Determine the number of lines in the data that contain "LIST", and write only that number.
----- Material for the task
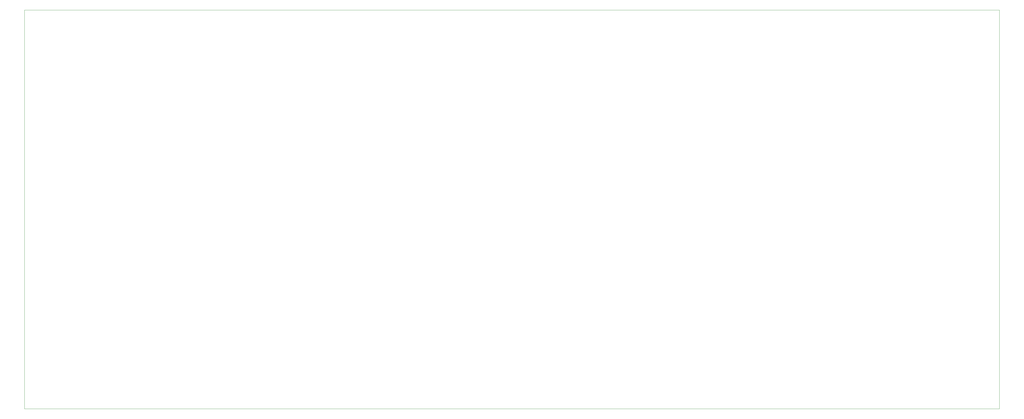
<source format=gbr>
%TF.GenerationSoftware,KiCad,Pcbnew,(5.1.12)-1*%
%TF.CreationDate,2022-05-13T18:30:43+02:00*%
%TF.ProjectId,Keyboard,4b657962-6f61-4726-942e-6b696361645f,rev?*%
%TF.SameCoordinates,Original*%
%TF.FileFunction,Profile,NP*%
%FSLAX46Y46*%
G04 Gerber Fmt 4.6, Leading zero omitted, Abs format (unit mm)*
G04 Created by KiCad (PCBNEW (5.1.12)-1) date 2022-05-13 18:30:43*
%MOMM*%
%LPD*%
G01*
G04 APERTURE LIST*
%TA.AperFunction,Profile*%
%ADD10C,0.100000*%
%TD*%
G04 APERTURE END LIST*
D10*
X354330000Y-6350000D02*
X354330000Y-144780000D01*
X16510000Y-6350000D02*
X354330000Y-6350000D01*
X16510000Y-144780000D02*
X16510000Y-6350000D01*
X354330000Y-144780000D02*
X16510000Y-144780000D01*
M02*

</source>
----------
◆ **Response**: 2